実家に帰ったときにお袋より「あきひろっ、なんか来てたよ」と渡されたのは、高校の同窓会会報だった。「へーっ、もう卒業して30年以上経つのにたいしたもんだ」と開くとトップページはこの会が100周年を迎えて祝賀会が行われるとの記事だった。しかもこれを記念して校歌のCDを制作中とかホームページを刷新したとか、なかなかの活発な様子である。けっこうなヴォリュームの会報で、とくに目を引いたのが現在の我が母校の記事だ。体育祭や遠足が写真入りで掲載されていて、僕にもこんな頃があったのだなとしみじみと見ていると「なんですとー!!」と叫びたくなる記事を見つけた。
軽音楽部があるのだ。皆さんにとってはとくに騒ぎ立てることじゃないかもしれんが、僕には特別な感情と想い出がある。文化祭でロックしたいと、先生たちと大論争したのだ。

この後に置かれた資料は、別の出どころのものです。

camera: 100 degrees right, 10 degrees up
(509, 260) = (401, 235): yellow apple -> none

この高校は近隣が住宅街だからロックみたいにガチャガチャうるさいのはダメなんだと言いやがった。ガチャガチャ呼ばわりとは、温厚な僕もさすがにカッとなり退学覚悟でたてついた。が、交渉は通らず敗退したのだった。あの日のがんばりが足りず、きっと後輩たちは長いことロックできなかっただろう。

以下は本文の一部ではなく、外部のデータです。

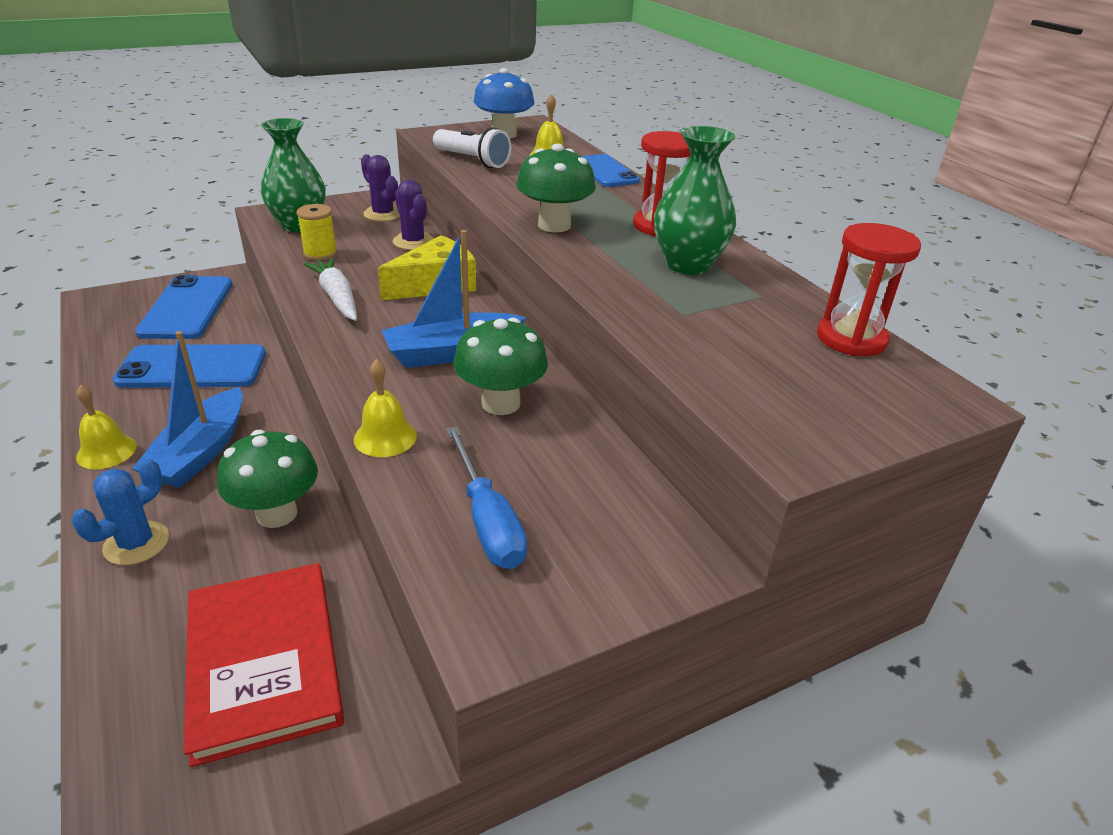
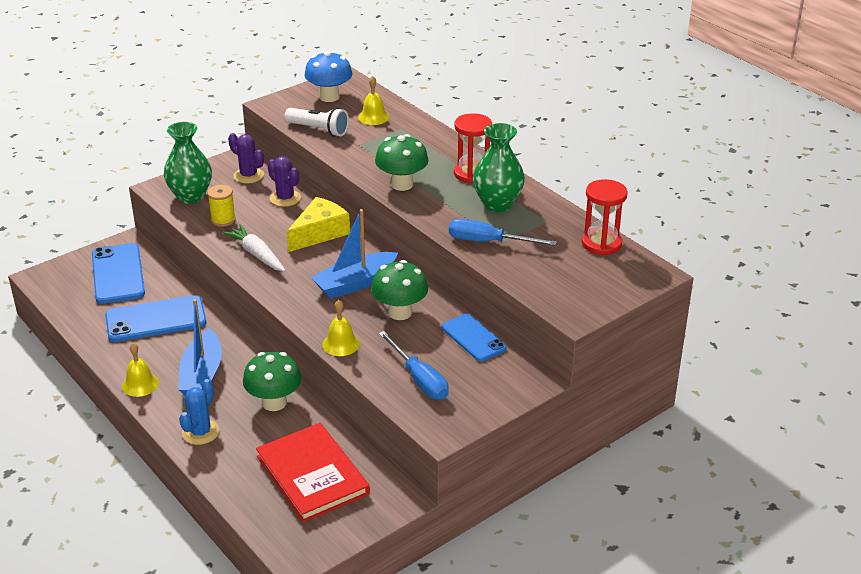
camera: 10 degrees left, 0 degrees up
(605, 171) = (420, 126): blue phone -> blue phone (473, 338)
(659, 311) = (488, 242): none -> blue screwdriver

だが今、後輩たちは学園ロックしているのだ。記事によると60人が在籍する軽音楽部では15のバンドが組まれていて、火・水の放課後が練習だと紹介している。頑張って練習している後輩たちの姿を思うとうれしくなる。文化祭以外でも定期的にライブがあるとのことで、さぞ楽しいだろうなと笑みが浮かんだ便りだった。